The council sold 194,208 boxes in 2002 and 218,460 this year. "Our sales grow every year," she said. "We have wonderful support from the community. The troops set goals; they want to do things with their money."

The council has a number of cases from 2002 and from this year, where all the money is not accounted for. "The council has to do something," Caldwell said. "…We can’t continue to keep losing money for our girls."

Cookie sales is a major part of fundraising for Girl Scouts "because we can’t get the funding from additional sources….Girls should not be supporting themselves; there should be more adults working and giving…so we can have a better program for them."

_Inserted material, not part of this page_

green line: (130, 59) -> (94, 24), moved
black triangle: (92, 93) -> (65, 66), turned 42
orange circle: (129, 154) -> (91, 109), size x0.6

The council has pursued obtaining paperwork from the former leaders in question for a year. They had direct talks in the beginning to resolve the problem, Caldwell said, however, the council has not received adequate documentation.

The chain of command can involve the parents of the scout selling the cookies, a troop cookie chair (or the troop leader serving as cookie chair), a service unit manager and then the council office. "We encourage troop leaders to get help in their troop and have a committee," she said.

There are 20 service units (or regions) in the council area, and the cookie chairs are trained by the unit managers.

The council is sometimes able to know there is a problem with paperwork even before the year’s sales are over. Cookie chairs are trained to cut off a parent from sales if money is not turned in for the first set of cookies, she said.

Money from cookie sales was due to the service unit manager on March 20 of this year. "The manager sometimes has trouble getting (money) from the troop chair; the troop chair sometimes has trouble getting money from the parent. It can break down at the parent level (or) the troop level." Caldwell said she had never had a problem with a service unit manager.

If the paperwork is properly done and receipts given to parents for product, the council will relieve the troop chair from responsibility and pursue obtaining money from the parent.

In the case of a payment controversy, the council will not penalize the troop and will still credit the troop for the amount of cookies sold, the council director said. "We’re one of the few councils in the United States that does that." Ninety-five percent of the troops in the council fill out the paperwork properly, she said.

Over 200 girls in Marengo County participate in Girl Scouts, Caldwell said.